ORLANDO, Fla. -- It's not often that fans will wait outside
the locker room to cheer after a loss.

Then again, it's not often you go from 0-11 to 8-4 in just one
season and earn your school's first-ever bowl appearance.

This season has been funny that way for Central Florida.

UCF (8-4) formally accepted a bid Sunday to the Sheraton Hawaii Bowl,
where the Golden Knights will meet Nevada (8-3) of the Western
Athletic Conference on Dec. 24. It's the first bowl game in UCF's
10-year football history.

"This bowl is an excellent reward for our student-athletes and
the coaching staff on a championship season," UCF athletic
director Steve Orsini said. "This is a trip of a lifetime for our
players."

It's also not a bad consolation prize for a team that lost the
Conference USA championship game to Tulsa 44-27 on Saturday.

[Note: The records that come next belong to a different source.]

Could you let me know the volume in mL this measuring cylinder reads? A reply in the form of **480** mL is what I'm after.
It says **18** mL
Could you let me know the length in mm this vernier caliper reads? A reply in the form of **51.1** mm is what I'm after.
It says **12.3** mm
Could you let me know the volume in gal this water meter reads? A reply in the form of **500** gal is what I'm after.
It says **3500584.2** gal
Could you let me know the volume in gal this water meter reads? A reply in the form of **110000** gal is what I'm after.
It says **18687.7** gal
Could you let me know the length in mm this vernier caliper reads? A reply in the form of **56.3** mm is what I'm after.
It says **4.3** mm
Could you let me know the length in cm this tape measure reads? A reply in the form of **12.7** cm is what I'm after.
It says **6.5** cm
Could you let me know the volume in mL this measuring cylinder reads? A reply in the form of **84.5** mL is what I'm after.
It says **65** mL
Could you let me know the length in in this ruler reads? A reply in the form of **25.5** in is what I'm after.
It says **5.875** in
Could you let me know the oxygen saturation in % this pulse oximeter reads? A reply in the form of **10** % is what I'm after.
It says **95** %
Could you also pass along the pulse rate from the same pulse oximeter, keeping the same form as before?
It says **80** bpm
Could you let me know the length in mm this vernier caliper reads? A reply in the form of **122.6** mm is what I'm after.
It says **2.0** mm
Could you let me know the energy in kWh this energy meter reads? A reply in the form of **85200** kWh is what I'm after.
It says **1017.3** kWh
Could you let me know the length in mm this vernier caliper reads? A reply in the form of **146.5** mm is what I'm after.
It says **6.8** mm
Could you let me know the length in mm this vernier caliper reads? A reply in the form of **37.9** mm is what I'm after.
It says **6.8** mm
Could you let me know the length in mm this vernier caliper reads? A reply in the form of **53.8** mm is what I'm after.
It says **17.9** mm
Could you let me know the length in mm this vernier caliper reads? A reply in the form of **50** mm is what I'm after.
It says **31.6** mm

In coach George O'Leary's second season, the Golden Knights
snapped what was the nation's longest Division I-A losing streak at
17 games -- starting a stretch where they won eight of their next
nine overall.

"To me, spending Christmas playing football is probably the
best gift I can get," center Cedric Gagne-Marcoux said. "If I'm
not playing football on Christmas, I'm watching football. My
parents are at the table eating dinner and I'm in my room watching
the bowl.

"I've never been to one, and I've dreamed about it. That's why
I came to college. I wanted to get a chance to play in a bowl."

Not bad for a team that entered the season ranked near the
bottom of all 119 Division I-A teams in most preseason magazines,
then engineered a stirring turnaround that resulted in a division
title in C-USA and lured a school-record 51,978 people to watch
them play for their first-ever league championship.

A few thousand fans remained in the stands after Saturday's game
ended, chanting "U-C-F! U-C-F!'' And a couple hundred others
huddled near the team's locker room, just to applaud and cheer as
O'Leary and a couple players made their way into postgame
interviews.

"I think that is a heck of a reward for a team that came from
where they came from last year," O'Leary said.

Now, his team has a chance to author the final chapter to their
comeback story.

"We went 0-11 last year, so we don't even look at stuff like [a
loss]," quarterback Steven Moffett said after the Tulsa game.
"It's just one loss. Last time we lost to Southern Miss, they
killed us, and we came back and won two games after that. So we're
going to do the same thing after this one."